O anúncio do Plano Safra 2025/26 pelo governo federal trouxe números históricos, mas também expôs contradições que o agronegócio brasileiro terá de administrar em um cenário de juros elevados, exigências ambientais crescentes e tensões comerciais com os Estados Unidos.
O pacote de R$ 605,2 bilhões em crédito rural (maior volume já disponibilizado) foi dividido em R$ 516,2 bilhões para a agricultura empresarial e R$ 89 bilhões para a agricultura familiar. O destaque foi a ampliação de 47,5% nos recursos do Pronaf, que este ano completa 30 anos, reforçando o papel da agricultura familiar como eixo estratégico da política agrícola.
Apesar disso, o que chamou mais atenção foi o aumento de 1,5 a 2 pontos percentuais nas taxas de juros para o financiamento empresarial, encarecendo o custo de capital em um momento de incerteza global. Para o governo, o equilíbrio veio com a manutenção de taxas altamente subsidiadas para pequenos produtores e programas voltados à mecanização e à transição agroecológica. “Além do valor recorde, conseguimos manter juros acessíveis para a produção de alimentos essenciais, garantindo condições justas de financiamento para o agricultor familiar”, afirmou Paulo Teixeira, ministro do Desenvolvimento Agrário e Agricultura Familiar.

Do lado da agricultura empresarial, a reação é de cautela. O presidente da Associação Brasileira do Agronegócio (Abag), Luiz Carlos Corrêa Carvalho, destacou em entrevista ao BRAZIL ECONOMY que o grande desafio será a efetiva disponibilidade e previsibilidade dos recursos. Em anos anteriores, parte das linhas se esgotou rapidamente ou não chegou a todos os perfis de produtores, comprometendo investimentos de longo prazo.
Segundo Carvalho, além do crédito mais caro, o setor teme a falta de clareza nos critérios de acesso e prazos de liberação. “A falta de previsibilidade dificulta o planejamento da safra e a adoção de práticas sustentáveis, que exigem investimentos de médio e longo prazo”, afirmou.
Sustentabilidade: oportunidade ou ônus?
No Congresso Brasileiro do Agronegócio, realizado pela Abag em agosto, a pauta ambiental permeou quase todas as discussões. A percepção é que a sustentabilidade deixou de ser um diferencial para se tornar condição de acesso a mercados internacionais.
Para Carvalho, a chamada “biocompetitividade” (a capacidade de gerar ganhos produtivos atrelados a práticas sustentáveis) só será viável se houver financiamento adequado, assistência técnica e tecnologia acessível também para pequenos e médios produtores. Nesse contexto, cooperativas são vistas como instrumento-chave para acelerar a adoção de boas práticas.

Dados fornecidos:
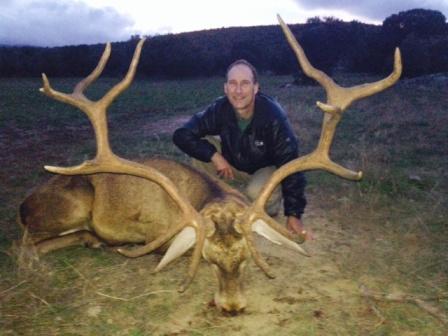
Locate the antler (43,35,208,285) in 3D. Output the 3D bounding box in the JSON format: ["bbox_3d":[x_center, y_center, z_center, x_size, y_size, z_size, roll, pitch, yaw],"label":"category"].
[{"bbox_3d":[-0.405,-0.053,1.735,0.640,0.950,0.440,0,12,0],"label":"antler"}]

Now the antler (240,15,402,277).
[{"bbox_3d":[0.400,-0.112,1.723,0.640,0.980,0.440,0,12,0],"label":"antler"}]

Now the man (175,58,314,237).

Conjunto de tarefas:
1 - Reescreva o trecho da reportagem sobre o Plano Safra que vai de "Sustentabilidade: oportunidade ou" até "de boas práticas.", trocando "cooperativas" por "associações de produtores".
2 - Segundo a reportagem sobre o Plano Safra, quantos reais do crédito rural foram destinados à agricultura familiar?
3 - Dê continuidade à reportagem sobre o Plano Safra a partir do ponto em que ela termina.
Os itens não são necessários para resolver nada aqui.

Resultados do exercício:
1 -
Sustentabilidade: oportunidade ou ônus?
No Congresso Brasileiro do Agronegócio, realizado pela Abag em agosto, a pauta ambiental permeou quase todas as discussões. A percepção é que a sustentabilidade deixou de ser um diferencial para se tornar condição de acesso a mercados internacionais.
Para Carvalho, a chamada “biocompetitividade” (a capacidade de gerar ganhos produtivos atrelados a práticas sustentáveis) só será viável se houver financiamento adequado, assistência técnica e tecnologia acessível também para pequenos e médios produtores. Nesse contexto, associações de produtores são vistas como instrumento-chave para acelerar a adoção de boas práticas.

2 - R$ 89 bilhões.

3 -
Apesar do esforço do setor em se aproximar da agenda verde, persiste a imagem de antagonismo entre agro e meio ambiente, alimentada por disputas políticas no Congresso. Carvalho foi categórico: menos de 2% dos produtores cometem irregularidades, mas acabam comprometendo a reputação de toda a cadeia. “Não podemos permitir que práticas ilegais de poucos contaminem a imagem de um setor que, em sua imensa maioria, atua de forma responsável”, disse.

Se a agenda ambiental pressiona internamente, no campo externo o desafio tem sido o tarifaço imposto pelos Estados Unidos sobre produtos brasileiros. O agronegócio é um dos setores mais expostos, já que quase um terço das exportações nacionais para o mercado americano vem do campo.
Carvalho alerta que medidas protecionistas, motivadas por agendas ideológicas, podem desestabilizar cadeias produtivas inteiras: de fornecedores de máquinas e insumos até exportadores e consumidores finais. “Ideologia nenhuma é boa para os negócios. O que move o comércio exterior é confiança, competitividade e segurança de longo prazo”, afirmou.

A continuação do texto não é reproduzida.